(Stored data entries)
#####
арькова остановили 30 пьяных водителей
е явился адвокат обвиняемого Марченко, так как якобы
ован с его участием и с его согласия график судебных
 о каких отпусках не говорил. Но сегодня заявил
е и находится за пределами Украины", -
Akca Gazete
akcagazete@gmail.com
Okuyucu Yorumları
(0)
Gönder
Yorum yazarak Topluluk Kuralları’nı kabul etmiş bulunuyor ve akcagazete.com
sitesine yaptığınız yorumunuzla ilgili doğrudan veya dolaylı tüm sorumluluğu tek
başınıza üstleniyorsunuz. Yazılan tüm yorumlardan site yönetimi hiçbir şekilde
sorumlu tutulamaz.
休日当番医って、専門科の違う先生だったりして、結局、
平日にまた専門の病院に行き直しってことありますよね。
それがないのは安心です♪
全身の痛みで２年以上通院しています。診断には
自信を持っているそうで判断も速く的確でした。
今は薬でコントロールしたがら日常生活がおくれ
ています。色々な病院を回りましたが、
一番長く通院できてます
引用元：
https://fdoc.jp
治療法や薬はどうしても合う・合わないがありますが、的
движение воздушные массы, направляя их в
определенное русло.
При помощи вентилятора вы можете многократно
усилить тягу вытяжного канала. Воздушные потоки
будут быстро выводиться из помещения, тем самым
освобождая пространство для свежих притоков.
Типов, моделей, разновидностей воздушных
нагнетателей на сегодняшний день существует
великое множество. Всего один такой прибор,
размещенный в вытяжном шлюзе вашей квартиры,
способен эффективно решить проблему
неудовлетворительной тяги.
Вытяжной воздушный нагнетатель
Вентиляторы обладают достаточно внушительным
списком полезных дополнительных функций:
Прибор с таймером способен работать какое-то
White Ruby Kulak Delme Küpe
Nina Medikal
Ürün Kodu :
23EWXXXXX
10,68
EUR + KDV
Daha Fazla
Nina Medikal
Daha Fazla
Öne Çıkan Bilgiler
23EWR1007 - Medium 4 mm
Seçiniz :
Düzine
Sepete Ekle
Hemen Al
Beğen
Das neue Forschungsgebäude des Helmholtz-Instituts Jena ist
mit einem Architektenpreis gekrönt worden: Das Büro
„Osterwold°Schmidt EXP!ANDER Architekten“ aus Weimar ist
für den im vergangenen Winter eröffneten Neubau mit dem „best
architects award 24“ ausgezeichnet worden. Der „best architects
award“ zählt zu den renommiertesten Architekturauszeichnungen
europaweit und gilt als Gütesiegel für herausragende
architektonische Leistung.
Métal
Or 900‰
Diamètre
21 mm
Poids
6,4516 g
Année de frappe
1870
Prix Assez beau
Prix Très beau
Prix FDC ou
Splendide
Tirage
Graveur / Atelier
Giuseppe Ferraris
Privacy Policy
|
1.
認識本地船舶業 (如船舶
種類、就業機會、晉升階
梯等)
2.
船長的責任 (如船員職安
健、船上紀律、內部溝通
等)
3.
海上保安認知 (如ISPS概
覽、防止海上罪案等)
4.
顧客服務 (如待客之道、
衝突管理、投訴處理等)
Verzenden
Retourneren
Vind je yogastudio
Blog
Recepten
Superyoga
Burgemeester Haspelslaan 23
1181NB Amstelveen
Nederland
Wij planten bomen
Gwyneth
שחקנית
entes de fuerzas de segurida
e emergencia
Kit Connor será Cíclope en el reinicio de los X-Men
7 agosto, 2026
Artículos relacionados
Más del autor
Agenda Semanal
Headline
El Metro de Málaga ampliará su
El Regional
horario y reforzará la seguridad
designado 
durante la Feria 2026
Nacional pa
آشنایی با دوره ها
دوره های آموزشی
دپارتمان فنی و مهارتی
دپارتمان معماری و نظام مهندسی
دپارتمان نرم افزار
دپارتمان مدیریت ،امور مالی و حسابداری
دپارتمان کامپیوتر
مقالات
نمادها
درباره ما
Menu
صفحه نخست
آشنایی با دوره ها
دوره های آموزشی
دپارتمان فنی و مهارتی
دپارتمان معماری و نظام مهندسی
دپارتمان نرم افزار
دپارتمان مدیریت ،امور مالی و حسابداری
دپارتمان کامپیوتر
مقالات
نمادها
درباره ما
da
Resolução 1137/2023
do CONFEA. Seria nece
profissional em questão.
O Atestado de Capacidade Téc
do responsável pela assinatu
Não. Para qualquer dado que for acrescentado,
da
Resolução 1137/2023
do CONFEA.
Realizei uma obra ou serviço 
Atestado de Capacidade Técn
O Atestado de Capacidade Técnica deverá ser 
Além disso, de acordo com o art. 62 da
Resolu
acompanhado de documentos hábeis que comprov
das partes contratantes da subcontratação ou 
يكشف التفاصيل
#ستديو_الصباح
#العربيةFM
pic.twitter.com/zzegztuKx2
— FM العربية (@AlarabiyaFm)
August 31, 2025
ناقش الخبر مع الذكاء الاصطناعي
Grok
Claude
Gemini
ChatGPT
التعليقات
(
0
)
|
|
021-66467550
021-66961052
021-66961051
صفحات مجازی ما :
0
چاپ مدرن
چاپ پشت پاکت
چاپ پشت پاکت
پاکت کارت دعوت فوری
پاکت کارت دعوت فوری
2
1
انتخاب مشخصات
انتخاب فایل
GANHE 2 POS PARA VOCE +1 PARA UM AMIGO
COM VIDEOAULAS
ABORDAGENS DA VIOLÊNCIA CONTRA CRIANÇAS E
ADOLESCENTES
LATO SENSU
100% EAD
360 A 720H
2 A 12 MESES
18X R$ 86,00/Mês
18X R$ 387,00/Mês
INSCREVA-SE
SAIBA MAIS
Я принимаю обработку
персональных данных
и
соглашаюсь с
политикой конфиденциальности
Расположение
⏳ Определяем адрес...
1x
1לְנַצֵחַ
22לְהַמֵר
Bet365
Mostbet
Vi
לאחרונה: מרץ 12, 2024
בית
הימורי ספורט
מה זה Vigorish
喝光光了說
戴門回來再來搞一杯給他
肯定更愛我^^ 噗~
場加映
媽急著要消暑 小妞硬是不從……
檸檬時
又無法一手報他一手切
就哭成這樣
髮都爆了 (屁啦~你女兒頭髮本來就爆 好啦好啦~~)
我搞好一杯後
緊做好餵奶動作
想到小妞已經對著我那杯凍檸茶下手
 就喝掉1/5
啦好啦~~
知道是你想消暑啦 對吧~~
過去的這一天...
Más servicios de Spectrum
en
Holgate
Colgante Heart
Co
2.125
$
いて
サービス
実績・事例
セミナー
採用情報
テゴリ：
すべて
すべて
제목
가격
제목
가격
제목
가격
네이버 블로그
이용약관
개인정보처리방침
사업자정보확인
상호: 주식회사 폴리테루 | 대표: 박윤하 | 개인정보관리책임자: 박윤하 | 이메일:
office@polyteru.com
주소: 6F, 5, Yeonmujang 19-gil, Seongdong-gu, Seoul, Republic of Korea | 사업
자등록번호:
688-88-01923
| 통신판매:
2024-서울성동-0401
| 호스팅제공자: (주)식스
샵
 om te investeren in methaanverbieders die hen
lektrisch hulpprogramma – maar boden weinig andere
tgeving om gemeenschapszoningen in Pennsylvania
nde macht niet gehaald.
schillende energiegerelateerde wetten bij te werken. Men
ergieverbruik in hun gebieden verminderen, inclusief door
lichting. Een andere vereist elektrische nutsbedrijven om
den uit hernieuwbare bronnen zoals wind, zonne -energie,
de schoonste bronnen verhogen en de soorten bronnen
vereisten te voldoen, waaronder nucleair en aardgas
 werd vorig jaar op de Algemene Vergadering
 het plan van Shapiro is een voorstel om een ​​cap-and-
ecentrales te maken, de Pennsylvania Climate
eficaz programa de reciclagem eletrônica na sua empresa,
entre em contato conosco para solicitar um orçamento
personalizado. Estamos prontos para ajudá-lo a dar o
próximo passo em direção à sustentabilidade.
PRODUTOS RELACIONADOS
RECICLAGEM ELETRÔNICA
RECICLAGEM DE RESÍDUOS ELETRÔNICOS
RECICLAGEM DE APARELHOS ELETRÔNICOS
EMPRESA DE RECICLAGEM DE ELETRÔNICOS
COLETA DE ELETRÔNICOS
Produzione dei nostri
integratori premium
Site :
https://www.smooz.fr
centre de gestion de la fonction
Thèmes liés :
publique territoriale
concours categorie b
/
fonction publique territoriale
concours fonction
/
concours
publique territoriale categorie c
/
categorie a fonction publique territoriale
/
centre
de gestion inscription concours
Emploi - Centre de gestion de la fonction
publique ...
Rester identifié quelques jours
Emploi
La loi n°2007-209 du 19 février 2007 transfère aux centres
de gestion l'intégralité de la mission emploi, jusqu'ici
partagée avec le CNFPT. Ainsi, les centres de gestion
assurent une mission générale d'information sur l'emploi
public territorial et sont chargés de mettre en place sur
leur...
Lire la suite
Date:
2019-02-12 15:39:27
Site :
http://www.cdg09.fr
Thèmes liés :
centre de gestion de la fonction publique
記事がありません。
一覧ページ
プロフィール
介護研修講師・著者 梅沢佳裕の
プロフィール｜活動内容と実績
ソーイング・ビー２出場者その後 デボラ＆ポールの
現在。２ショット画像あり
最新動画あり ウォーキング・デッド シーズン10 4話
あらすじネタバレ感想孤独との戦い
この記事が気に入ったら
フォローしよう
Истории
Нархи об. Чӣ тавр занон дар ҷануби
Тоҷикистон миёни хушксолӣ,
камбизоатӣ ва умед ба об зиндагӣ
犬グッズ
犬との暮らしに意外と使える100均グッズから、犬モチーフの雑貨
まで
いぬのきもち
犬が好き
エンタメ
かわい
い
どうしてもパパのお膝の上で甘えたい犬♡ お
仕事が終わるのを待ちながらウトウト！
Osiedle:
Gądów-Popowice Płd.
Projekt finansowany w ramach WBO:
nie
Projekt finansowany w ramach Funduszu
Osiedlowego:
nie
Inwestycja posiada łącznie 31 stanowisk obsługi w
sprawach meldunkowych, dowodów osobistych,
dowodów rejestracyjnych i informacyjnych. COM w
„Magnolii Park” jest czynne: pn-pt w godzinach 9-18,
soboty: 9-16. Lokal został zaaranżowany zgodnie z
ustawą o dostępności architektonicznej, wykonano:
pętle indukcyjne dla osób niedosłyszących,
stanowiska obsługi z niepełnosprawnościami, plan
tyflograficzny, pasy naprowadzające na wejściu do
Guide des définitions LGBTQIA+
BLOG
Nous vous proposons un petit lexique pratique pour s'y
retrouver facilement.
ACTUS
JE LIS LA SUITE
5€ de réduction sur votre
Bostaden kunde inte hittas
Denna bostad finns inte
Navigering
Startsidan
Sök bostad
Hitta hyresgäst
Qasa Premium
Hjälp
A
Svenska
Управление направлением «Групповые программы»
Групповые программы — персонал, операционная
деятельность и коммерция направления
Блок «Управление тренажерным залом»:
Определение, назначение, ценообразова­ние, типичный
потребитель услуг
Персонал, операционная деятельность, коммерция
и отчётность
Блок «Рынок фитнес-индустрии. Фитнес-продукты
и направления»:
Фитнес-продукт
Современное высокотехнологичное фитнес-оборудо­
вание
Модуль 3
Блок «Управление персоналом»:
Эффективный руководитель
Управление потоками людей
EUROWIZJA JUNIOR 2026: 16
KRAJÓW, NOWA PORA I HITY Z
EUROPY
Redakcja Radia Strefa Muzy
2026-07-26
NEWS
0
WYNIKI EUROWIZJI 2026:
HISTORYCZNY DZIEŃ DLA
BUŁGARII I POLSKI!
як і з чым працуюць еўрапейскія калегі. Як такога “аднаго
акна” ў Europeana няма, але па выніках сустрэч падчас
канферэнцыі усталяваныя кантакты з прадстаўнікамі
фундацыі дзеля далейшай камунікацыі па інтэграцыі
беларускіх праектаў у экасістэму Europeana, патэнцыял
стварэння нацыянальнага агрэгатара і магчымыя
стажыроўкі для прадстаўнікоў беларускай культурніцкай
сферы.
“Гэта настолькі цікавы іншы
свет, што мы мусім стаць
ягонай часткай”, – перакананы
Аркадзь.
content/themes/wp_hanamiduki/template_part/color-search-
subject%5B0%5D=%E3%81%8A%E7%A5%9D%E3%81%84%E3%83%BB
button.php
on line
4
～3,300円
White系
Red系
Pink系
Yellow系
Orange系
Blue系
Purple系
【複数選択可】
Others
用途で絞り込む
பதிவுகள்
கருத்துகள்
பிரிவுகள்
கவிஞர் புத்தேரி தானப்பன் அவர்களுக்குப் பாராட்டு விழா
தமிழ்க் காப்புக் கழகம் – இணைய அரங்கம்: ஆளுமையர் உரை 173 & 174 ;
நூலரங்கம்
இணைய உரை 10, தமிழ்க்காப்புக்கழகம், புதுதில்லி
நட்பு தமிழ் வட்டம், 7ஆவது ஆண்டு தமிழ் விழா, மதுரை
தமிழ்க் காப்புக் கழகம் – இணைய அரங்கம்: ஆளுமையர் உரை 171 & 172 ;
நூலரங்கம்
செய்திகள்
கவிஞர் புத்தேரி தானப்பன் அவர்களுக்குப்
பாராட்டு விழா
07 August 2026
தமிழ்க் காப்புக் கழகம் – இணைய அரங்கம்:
#####
- TASK TO CARRY OUT: Look above for the line containing "определенное русло." and the line containing "mit einem Architektenpreis". Transcribe both, with the lines between them, exactly.

- FINISHED TASK:
определенное русло.
При помощи вентилятора вы можете многократно
усилить тягу вытяжного канала. Воздушные потоки
будут быстро выводиться из помещения, тем самым
освобождая пространство для свежих притоков.
Типов, моделей, разновидностей воздушных
нагнетателей на сегодняшний день существует
великое множество. Всего один такой прибор,
размещенный в вытяжном шлюзе вашей квартиры,
способен эффективно решить проблему
неудовлетворительной тяги.
Вытяжной воздушный нагнетатель
Вентиляторы обладают достаточно внушительным
списком полезных дополнительных функций:
Прибор с таймером способен работать какое-то
White Ruby Kulak Delme Küpe
Nina Medikal
Ürün Kodu :
23EWXXXXX
10,68
EUR + KDV
Daha Fazla
Nina Medikal
Daha Fazla
Öne Çıkan Bilgiler
23EWR1007 - Medium 4 mm
Seçiniz :
Düzine
Sepete Ekle
Hemen Al
Beğen
Das neue Forschungsgebäude des Helmholtz-Instituts Jena ist
mit einem Architektenpreis gekrönt worden: Das Büro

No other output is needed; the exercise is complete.